# To do
(A) Collect every line of the records that contains the string "with", treating uppercase and lowercase as different.
(B) Extend the text on forming the detection pixels past its last sentence.

# Selected extract
——
The thickness of the photoconductive material 19; deposited at each detection pixel 10_i is adjusted so as to make possible sufficient absorption of the incident light, so as to form a usable detection signal, while making it possible to transmit the highest possible fraction of incident light. Thus, the thickness of the material is configured to make it possible to transmit at least 50%, or even 60%, or even 70%, or even 80% of the incident light. The fraction of light not transmitted is absorbed by the photoconductive material 19_i so as to form the detection signal of the pixel 10_i. Generally, the thickness of the photoconductive material is between 50 nm and 500 nm.

A first counter-electrode 18′ is formed on the photoconductive material 19_i of each detection pixel 10_i. Cf. FIG. 4E. While each first electrode 18_i is pixellated, the first counter-electrode 18′ is common to all of the detection pixels. The first counter-electrode 18′ is formed from a conductive material which is transparent in the emission spectral band, for example ITO in the visible spectral band.

The steps depicted in FIGS. 4A to 4E are implemented on the support 10_s so as to form the detection pixels 10_i. Each detection pixel may extend along a side dx which is greater than the wavelength, for example greater than 1 μm and preferably greater than a few μm, typically between 10 μm and 500 μm on a side.
——
# Input
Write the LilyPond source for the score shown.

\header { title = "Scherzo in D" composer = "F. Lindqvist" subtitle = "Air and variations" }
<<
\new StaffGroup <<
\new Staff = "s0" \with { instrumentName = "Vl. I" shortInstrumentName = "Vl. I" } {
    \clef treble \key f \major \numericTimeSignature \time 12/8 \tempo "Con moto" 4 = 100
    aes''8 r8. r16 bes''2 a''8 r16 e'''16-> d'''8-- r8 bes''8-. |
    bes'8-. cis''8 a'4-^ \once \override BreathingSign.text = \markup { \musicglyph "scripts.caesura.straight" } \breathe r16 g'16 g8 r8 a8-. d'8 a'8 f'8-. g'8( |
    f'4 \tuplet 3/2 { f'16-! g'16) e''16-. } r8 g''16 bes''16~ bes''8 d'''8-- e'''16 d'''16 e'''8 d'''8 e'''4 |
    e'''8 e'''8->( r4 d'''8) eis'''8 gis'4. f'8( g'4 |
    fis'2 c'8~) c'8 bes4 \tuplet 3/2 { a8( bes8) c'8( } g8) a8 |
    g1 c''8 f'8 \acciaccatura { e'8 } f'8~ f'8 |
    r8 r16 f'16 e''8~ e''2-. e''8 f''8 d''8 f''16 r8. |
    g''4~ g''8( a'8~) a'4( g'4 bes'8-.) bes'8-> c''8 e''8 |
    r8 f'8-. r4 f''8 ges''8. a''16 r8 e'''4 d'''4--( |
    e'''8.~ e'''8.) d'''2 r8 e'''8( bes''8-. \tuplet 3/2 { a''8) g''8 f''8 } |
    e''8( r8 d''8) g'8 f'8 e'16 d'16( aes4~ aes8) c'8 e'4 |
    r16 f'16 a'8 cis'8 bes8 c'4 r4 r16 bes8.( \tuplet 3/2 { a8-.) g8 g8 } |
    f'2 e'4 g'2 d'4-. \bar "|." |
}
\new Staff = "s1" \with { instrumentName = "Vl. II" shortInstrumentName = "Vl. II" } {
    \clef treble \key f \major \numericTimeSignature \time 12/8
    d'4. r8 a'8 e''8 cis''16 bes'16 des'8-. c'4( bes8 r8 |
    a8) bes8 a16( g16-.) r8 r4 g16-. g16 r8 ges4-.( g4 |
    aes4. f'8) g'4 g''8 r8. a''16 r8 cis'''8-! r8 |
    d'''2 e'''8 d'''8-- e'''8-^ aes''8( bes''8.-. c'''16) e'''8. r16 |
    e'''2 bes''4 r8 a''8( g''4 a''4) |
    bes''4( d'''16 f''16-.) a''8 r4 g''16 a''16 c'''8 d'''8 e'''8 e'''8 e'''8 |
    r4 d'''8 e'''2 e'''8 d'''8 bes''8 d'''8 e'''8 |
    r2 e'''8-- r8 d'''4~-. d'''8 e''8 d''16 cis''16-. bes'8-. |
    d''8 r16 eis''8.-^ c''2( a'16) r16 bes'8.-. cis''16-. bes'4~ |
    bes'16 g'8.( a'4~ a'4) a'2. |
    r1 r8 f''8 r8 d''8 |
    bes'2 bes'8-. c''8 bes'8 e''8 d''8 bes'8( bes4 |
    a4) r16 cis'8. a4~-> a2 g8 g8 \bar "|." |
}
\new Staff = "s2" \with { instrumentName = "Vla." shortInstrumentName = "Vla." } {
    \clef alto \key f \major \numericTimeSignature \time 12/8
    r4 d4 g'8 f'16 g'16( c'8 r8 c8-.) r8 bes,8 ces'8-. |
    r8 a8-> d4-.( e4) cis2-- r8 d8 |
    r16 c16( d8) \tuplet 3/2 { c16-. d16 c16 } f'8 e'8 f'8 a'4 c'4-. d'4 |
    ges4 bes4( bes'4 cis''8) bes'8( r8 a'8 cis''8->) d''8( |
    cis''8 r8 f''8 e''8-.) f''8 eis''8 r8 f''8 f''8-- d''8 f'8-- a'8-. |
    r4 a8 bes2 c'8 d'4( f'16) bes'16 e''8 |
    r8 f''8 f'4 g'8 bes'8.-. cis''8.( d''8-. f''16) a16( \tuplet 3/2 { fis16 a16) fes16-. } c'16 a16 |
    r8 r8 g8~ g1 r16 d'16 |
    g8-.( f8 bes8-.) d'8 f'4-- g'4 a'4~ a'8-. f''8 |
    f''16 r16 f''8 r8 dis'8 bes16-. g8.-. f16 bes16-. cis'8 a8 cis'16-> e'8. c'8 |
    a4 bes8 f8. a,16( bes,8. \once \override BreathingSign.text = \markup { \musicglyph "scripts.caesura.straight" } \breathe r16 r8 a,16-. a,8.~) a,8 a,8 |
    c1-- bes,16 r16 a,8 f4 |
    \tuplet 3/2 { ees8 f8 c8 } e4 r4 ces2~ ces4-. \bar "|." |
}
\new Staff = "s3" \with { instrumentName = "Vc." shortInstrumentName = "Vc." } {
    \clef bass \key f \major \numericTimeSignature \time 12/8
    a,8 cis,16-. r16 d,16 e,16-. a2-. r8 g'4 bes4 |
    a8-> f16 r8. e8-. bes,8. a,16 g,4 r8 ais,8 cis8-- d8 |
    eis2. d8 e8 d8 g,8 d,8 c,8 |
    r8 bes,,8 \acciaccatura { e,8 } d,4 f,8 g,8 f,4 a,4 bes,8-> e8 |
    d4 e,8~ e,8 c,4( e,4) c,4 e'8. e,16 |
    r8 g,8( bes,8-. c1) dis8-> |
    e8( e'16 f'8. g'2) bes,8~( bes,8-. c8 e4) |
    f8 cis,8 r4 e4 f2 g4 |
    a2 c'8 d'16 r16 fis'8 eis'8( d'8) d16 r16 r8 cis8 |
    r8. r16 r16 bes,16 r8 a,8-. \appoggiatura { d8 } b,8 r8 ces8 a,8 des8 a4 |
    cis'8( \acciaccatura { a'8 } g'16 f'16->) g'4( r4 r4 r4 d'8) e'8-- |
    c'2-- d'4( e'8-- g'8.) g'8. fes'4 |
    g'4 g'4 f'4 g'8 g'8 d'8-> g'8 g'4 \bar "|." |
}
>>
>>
——
# Results of the exercise
(A)
\new Staff = "s0" \with { instrumentName = "Vl. I" shortInstrumentName = "Vl. I" } {
\new Staff = "s1" \with { instrumentName = "Vl. II" shortInstrumentName = "Vl. II" } {
\new Staff = "s2" \with { instrumentName = "Vla." shortInstrumentName = "Vla." } {
\new Staff = "s3" \with { instrumentName = "Vc." shortInstrumentName = "Vc." } {

(B)
A formation of a modulator 20 is now described, comprising a matrix of elementary liquid crystals, or modulation pixels, respectively coupled to the detection pixels 10_i.

In the embodiment described, each modulation pixel 20_i is configured to modify a polarization direction of the light, upstream of a detection pixel, in order to modulate the intensity of the signal detected by the detection pixel. What is meant by “upstream” is along the direction of propagation of the light emitted by the source. The device comprises an output polarizer 27_i, downstream of each modulation pixel 20_i. The output polarizer is formed from a film of metallic material 27 which is deposited against the first counter-electrode 18′. The metallic material is, for example, aluminium or silver. The thickness of the metallic film 27 is between 50 and 500 nm. Cf. FIG. 4F. The metallic film 27 is structured, so as to form, opposite each detection pixel 10_i, the polarizer 27_i, here taking the form of a grid, the pitch of which is typically between 50 nm and 500 nm. Cf. FIG. 4G. The grid may be sized by an electromagnetic simulation method, based on RCWA (rigorous coupled-wave analysis) or FDTD (finite-difference time-domain) algorithms. An insulating layer 27′, for example SiO₂, is then deposited on the structured metallic film 27, so as to obtain the polarizer 27_i. Cf. FIG. 4H. The insulating layer 27′ is, for example, deposited by evaporation.

An opening 27_o is then formed through the insulating layer, opposite each drain 26_i of each transistor 21_i. Cf. FIG. 4I.

Second electrodes 28_i are then deposited, opposite each detection pixel 10_i. Cf. FIG. 4J. Like the first electrode 18_i or the first counter-electrode 18′, each second electrode 28_i is formed from a conductive material transparent in the emission spectral band of the light source. Each second electrode 28_i fills each opening 27_o so as to contact the drain 26_i of each transistor 21_i.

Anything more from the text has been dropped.